FDA participates in historic hearing
FDA officials recently held a public cannabis and CBD hearing at their White Oak campus in New Hampshire.
Officials listened to 120 representatives make their claims for or against Hemp-derived CBD, and the potential of rescheduling cannabis as a Schedule 1 Drug. Each speaker was given 2-5 minutes to make their cases; leading to a jam-packed day of passionate testimonials and intense debates.
With an influx of producers entering the market following the November approval of the 2018 US Farm Bill, officials are expected to hold similar hearings throughout the summer, and will release a public-document of their conclusions by August 31st. Concrete changes are not expected anytime soon, as officials have repeatedly expressed the need for more research, which is often precluded from taking place in the US due to cannabis’ schedule status.
To provide a testimonial you can submit an online-document to the FDA here.
Alabama House pushing for Medical Cannabis Commission
As a compromise to the widely disapproved medical cannabis proposal that hit the Senate floor in 2018, members of the House recently approved a bill that aims to create a commission tasked with making recommendations for a future marijuana bill in the 2020 legislative session.
The commission will travel to, and work with regulators in states where medical or adult-use cannabis is legal, studying what works best and implementing it into a potential medical program for Alabamians.
If approved by the Senate, 15 people will be employed as full-time staff members; consisting of doctors, lawyers, economic experts, and other special Governor-approved appointees.
The state of Alabama enforces one of the strictest policies on cannabis and hemp-derived CBD, which severely limits patient access.
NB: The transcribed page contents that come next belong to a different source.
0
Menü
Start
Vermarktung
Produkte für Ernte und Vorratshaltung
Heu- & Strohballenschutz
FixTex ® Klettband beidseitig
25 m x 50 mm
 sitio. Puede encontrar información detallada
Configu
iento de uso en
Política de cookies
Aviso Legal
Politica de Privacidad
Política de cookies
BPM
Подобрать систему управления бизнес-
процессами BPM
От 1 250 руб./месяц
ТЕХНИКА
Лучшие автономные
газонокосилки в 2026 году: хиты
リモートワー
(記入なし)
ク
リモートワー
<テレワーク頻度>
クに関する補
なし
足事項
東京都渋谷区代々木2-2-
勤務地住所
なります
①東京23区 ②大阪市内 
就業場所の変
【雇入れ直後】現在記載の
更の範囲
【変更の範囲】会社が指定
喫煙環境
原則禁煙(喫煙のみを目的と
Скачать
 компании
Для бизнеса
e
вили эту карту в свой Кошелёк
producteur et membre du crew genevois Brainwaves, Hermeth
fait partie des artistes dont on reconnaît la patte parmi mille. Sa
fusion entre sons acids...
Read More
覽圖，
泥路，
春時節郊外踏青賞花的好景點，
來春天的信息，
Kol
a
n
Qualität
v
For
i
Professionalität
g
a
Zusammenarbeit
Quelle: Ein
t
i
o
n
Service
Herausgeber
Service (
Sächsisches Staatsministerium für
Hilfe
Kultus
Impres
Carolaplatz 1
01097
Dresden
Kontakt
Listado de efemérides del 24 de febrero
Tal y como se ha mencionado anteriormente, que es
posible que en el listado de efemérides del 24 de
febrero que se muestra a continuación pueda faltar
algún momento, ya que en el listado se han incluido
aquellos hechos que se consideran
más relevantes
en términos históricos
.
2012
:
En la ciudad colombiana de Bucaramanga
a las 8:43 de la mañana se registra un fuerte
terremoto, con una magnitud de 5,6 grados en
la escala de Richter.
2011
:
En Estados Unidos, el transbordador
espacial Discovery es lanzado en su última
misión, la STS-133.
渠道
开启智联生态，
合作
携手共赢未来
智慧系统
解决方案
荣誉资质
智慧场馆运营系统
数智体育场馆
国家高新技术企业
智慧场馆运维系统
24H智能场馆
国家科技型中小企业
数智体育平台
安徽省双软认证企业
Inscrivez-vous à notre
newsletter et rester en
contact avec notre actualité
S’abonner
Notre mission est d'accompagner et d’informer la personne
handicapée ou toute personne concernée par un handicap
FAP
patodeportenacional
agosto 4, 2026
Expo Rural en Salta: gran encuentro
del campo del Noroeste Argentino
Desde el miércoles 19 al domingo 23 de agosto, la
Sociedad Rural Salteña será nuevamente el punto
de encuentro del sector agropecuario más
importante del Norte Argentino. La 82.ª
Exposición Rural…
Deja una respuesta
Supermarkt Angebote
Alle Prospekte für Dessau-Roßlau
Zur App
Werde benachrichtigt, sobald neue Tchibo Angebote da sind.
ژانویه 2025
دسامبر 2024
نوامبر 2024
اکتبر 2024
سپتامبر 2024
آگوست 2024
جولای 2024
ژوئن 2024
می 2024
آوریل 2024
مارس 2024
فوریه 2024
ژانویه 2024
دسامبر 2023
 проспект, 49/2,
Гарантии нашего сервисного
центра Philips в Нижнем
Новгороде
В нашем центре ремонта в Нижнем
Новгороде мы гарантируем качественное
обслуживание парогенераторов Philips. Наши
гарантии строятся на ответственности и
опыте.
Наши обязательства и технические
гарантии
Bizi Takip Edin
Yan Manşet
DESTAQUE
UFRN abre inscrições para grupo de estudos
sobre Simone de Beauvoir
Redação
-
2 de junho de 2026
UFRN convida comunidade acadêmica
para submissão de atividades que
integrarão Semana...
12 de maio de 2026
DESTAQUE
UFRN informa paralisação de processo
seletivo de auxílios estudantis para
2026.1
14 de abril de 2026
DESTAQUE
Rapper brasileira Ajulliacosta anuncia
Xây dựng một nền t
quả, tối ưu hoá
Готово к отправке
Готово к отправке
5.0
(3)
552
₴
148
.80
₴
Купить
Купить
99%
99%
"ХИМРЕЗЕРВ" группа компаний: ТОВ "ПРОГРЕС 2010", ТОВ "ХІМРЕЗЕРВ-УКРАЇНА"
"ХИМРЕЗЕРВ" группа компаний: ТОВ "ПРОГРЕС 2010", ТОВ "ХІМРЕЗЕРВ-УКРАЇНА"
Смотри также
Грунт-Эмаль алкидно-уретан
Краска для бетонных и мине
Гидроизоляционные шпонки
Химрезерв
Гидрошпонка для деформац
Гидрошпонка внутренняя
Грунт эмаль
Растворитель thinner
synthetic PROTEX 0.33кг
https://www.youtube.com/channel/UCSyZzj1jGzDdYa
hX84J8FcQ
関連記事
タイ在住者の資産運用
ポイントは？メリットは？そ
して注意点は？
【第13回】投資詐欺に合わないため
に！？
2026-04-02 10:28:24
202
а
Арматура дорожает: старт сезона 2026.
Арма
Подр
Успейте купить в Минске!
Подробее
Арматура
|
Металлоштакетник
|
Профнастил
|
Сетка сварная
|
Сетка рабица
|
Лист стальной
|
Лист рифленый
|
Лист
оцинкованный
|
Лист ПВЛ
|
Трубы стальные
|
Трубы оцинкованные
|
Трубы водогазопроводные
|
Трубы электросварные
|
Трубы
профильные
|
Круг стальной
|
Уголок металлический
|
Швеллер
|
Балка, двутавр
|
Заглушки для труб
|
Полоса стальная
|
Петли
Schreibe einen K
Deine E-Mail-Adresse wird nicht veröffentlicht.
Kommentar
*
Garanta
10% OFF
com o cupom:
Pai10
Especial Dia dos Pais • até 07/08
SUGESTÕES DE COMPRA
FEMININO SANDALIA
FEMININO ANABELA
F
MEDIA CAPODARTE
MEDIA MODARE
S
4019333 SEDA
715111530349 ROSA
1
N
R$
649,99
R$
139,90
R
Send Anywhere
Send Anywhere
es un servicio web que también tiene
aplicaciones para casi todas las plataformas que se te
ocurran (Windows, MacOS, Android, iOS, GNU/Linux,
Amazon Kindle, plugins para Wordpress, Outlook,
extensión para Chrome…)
If the Senate approves of the commission, it could be the first big-step in the state loosening the strict-enforcement of prohibition.
New study sheds light on why Americans use medicinal cannabis
Nielsen Insights, a leading data-driven analytics firm, aimed to better discover the why behind potential cannabis purchases of American consumers in a recently published survey.
The firm surveyed Americans currently living in states still enforcing prohibition, asking them two questions;
- Would you purchase and use cannabis if it were legal?
- If you answered (yes) to question #1, why?
Potential answers were written around two main themes; the social-aspects of cannabis consumption and the potential health effects. In total, participants had 16 potential why answers to choose from.
The top 8 surveyed-answers all fall under the mental and physical health umbrella; including chronic pain, stress relief, common side effects of ailments or disease, and minor injuries. “To have a good time with friends and family,” was the social response that received the highest % of answers – still, it was just the 9th highest response.
The survey summarizes what many advocates and patients have continually reported; which is that patients are not getting high, they’re simply getting better.